The librarian asked me how I liked Don Winslow's latest crime novel, The Dawn Patrol, which takes place in & around San Diego surfer culture. I said it was enjoyable but wasn't as good as an earlier book I'd read, The Death & Life of Bobby Z. She said, well, sometimes novelists just go on automatic after they've written a few books. Her remark annoyed me a little; I hadn't implied anything that critical of Don Winslow, who I would say is underrated, on the basis of the only two novels of his I have read, both of which had protagonists interesting enough to live on in their own crime novel series if Winslow wanted to take them that route.

There are popular P.I.s like Spenser that aren't all that interesting to me as characters, but Robert B. Parker surrounds his man with sociopath "friends" & lets them kill other bad guys without fear of being arrested & charged with murder. I prefer detective types that worry about making messes & then needing to clean up the messes they make. Bobby Z is a nonstop action adventure about a loser who thinks he's saving his own ass by briefly impersonating a legendary drug dealer, Bobby Z, then finds out he has to become as smart & resourceful as the real Bobby Z. The Dawn Patrol had a little too much endless sea mysticism for my taste, although the characters & local detail are excellent. I'm never sure how much weight I ought to be giving to the plot.

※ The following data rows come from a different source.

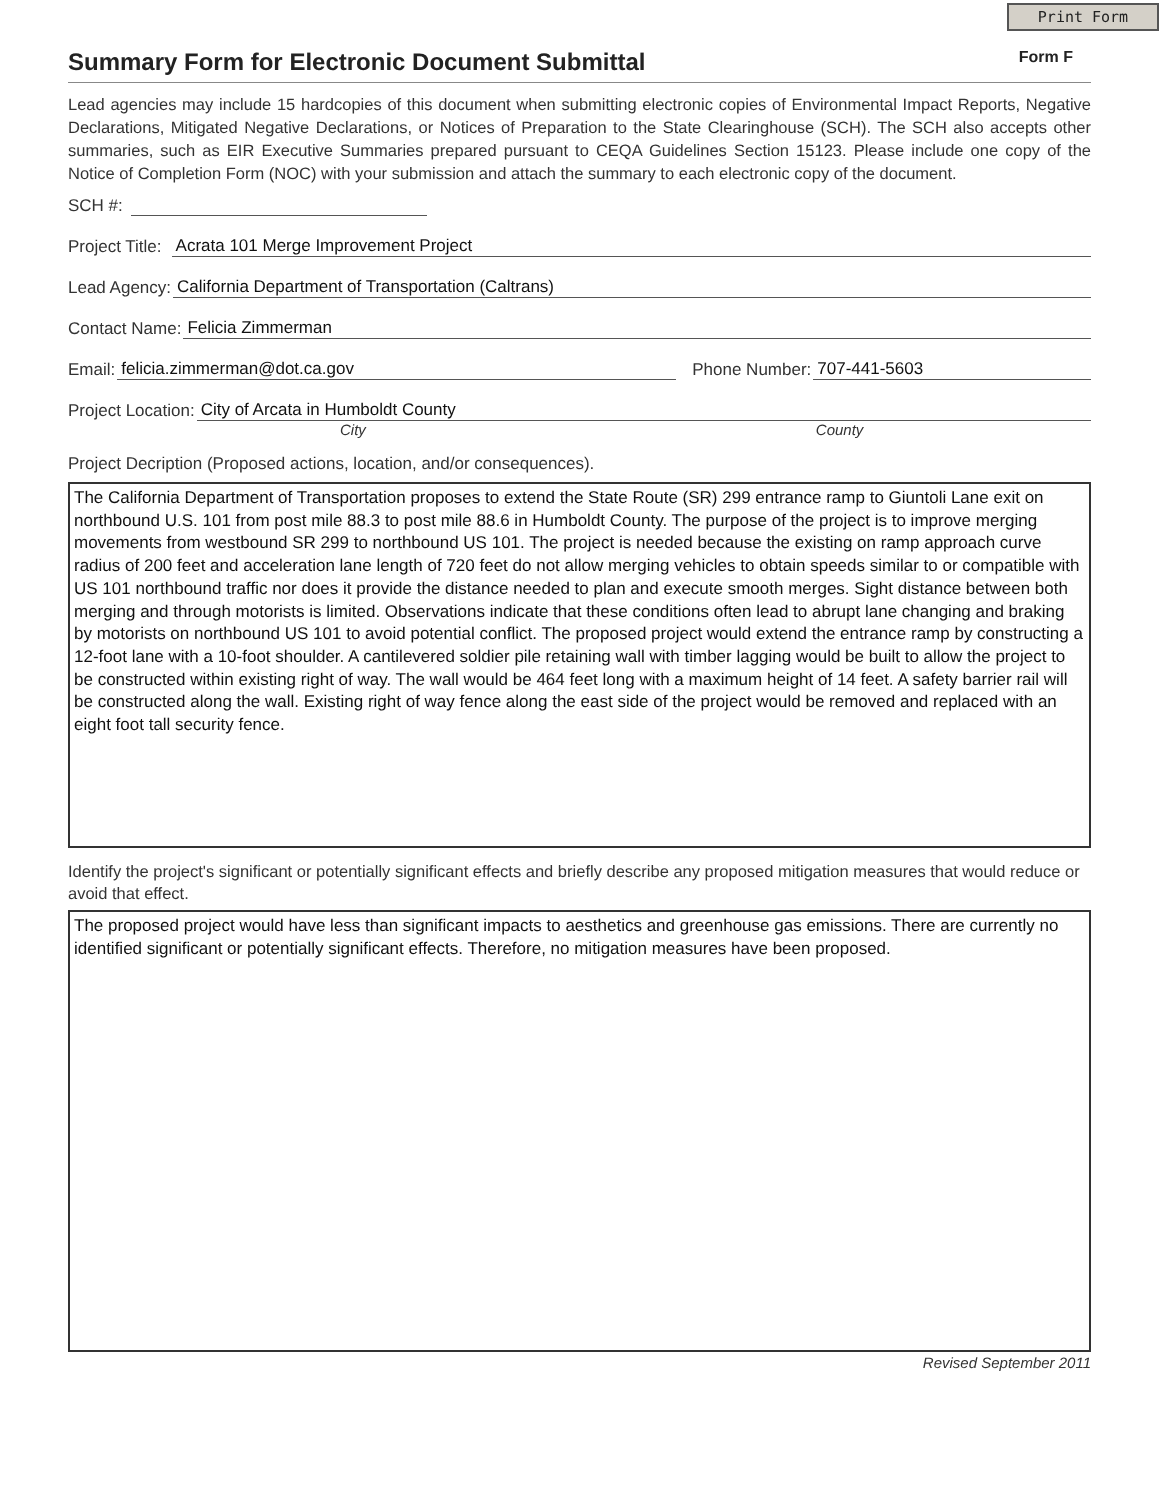Print Form
Summary Form for Electronic Document Submittal Form F
Lead agencies may include 15 hardcopies of this document when submitting electronic copies of Environmental Impact Reports, Negative Declarations, Mitigated Negative Declarations, or Notices of Preparation to the State Clearinghouse (SCH). The SCH also accepts other summaries, such as EIR Executive Summaries prepared pursuant to CEQA Guidelines Section 15123. Please include one copy of the Notice of Completion Form (NOC) with your submission and attach the summary to each electronic copy of the document.
SCH #:
Project Title: Acrata 101 Merge Improvement Project
Lead Agency: California Department of Transportation (Caltrans)
Contact Name: Felicia Zimmerman
Email: felicia.zimmerman@dot.ca.gov Phone Number: 707-441-5603
Project Location: City of Arcata in Humboldt County
City County
Project Decription (Proposed actions, location, and/or consequences).
The California Department of Transportation proposes to extend the State Route (SR) 299 entrance ramp to Giuntoli Lane exit on northbound U.S. 101 from post mile 88.3 to post mile 88.6 in Humboldt County. The purpose of the project is to improve merging movements from westbound SR 299 to northbound US 101. The project is needed because the existing on ramp approach curve radius of 200 feet and acceleration lane length of 720 feet do not allow merging vehicles to obtain speeds similar to or compatible with US 101 northbound traffic nor does it provide the distance needed to plan and execute smooth merges. Sight distance between both merging and through motorists is limited. Observations indicate that these conditions often lead to abrupt lane changing and braking by motorists on northbound US 101 to avoid potential conflict. The proposed project would extend the entrance ramp by constructing a 12-foot lane with a 10-foot shoulder. A cantilevered soldier pile retaining wall with timber lagging would be built to allow the project to be constructed within existing right of way. The wall would be 464 feet long with a maximum height of 14 feet. A safety barrier rail will be constructed along the wall. Existing right of way fence along the east side of the project would be removed and replaced with an eight foot tall security fence.
Identify the project's significant or potentially significant effects and briefly describe any proposed mitigation measures that would reduce or avoid that effect.
The proposed project would have less than significant impacts to aesthetics and greenhouse gas emissions. There are currently no identified significant or potentially significant effects. Therefore, no mitigation measures have been proposed.
Revised September 2011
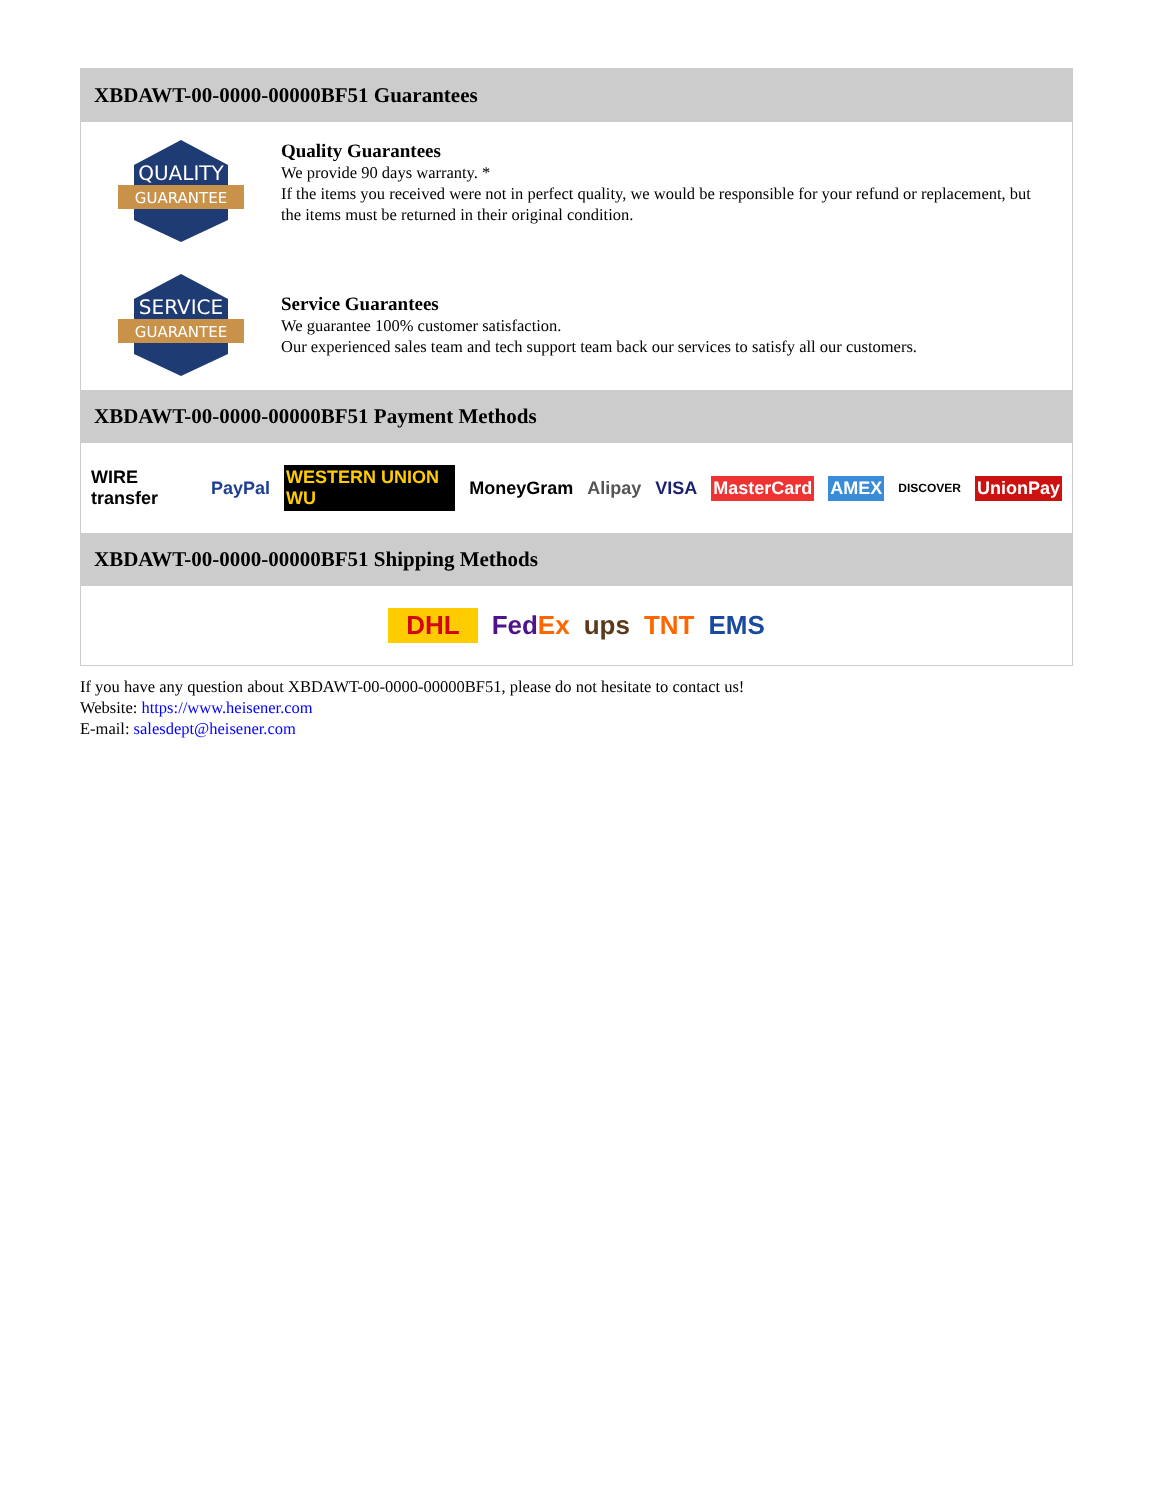XBDAWT-00-0000-00000BF51 Guarantees
QUALITY
GUARANTEE
Quality Guarantees
We provide 90 days warranty. *
If the items you received were not in perfect quality, we would be responsible for your refund or replacement, but the items must be returned in their original condition.
SERVICE
GUARANTEE
Service Guarantees
We guarantee 100% customer satisfaction.
Our experienced sales team and tech support team back our services to satisfy all our customers.
XBDAWT-00-0000-00000BF51 Payment Methods
WIRE transfer PayPal WESTERN UNION WU MoneyGram Alipay VISA MasterCard AMEX DISCOVER UnionPay
XBDAWT-00-0000-00000BF51 Shipping Methods
DHL FedEx ups TNT EMS
If you have any question about XBDAWT-00-0000-00000BF51, please do not hesitate to contact us!
Website: https://www.heisener.com
E-mail: salesdept@heisener.com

I find this particular middle-aged librarian attractive. No doubt she's on the city pension plan, you can tell she's been at it for years, she's got the routines & can switch the bossiness on & off, But I am not attractive. & librarians generally are not as interesting as one hopes of people who work around books all day. They are usually cataloguers & clerks by temperament. Yet, they don't seem to be neat people, personally. They depend on the system.